### Requirements:
Retype the items below word for word, starting with the first line and stopping after the line that contains "scientific name: Parietaria judaica".

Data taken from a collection
** begin **
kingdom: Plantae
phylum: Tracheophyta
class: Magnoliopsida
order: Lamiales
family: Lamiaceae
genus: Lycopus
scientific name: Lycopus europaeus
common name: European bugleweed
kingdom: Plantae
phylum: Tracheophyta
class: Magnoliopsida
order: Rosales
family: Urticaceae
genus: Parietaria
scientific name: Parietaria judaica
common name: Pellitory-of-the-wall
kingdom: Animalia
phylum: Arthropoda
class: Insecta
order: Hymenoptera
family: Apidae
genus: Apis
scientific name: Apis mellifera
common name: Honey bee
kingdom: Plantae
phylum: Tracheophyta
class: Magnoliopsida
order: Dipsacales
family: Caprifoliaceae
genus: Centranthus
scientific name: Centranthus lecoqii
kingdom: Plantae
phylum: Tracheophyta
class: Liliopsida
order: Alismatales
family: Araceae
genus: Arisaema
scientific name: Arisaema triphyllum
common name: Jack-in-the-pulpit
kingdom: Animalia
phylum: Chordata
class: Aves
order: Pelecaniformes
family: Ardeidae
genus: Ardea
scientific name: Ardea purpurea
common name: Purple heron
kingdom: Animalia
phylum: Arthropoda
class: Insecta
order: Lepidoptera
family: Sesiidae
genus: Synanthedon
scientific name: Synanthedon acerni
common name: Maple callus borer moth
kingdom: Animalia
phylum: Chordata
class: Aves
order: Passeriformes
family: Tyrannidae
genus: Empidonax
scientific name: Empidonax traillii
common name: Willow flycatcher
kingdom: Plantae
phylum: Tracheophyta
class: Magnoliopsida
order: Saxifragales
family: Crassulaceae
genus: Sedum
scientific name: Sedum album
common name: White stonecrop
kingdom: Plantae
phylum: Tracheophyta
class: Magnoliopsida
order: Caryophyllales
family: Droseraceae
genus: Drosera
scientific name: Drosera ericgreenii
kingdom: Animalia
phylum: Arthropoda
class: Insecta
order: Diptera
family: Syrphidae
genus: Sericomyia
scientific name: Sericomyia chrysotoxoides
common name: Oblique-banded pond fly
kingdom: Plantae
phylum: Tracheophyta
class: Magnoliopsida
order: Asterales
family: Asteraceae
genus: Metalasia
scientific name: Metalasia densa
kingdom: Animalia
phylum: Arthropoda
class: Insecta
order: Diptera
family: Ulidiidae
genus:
** end **
### Output:
kingdom: Plantae
phylum: Tracheophyta
class: Magnoliopsida
order: Lamiales
family: Lamiaceae
genus: Lycopus
scientific name: Lycopus europaeus
common name: European bugleweed
kingdom: Plantae
phylum: Tracheophyta
class: Magnoliopsida
order: Rosales
family: Urticaceae
genus: Parietaria
scientific name: Parietaria judaica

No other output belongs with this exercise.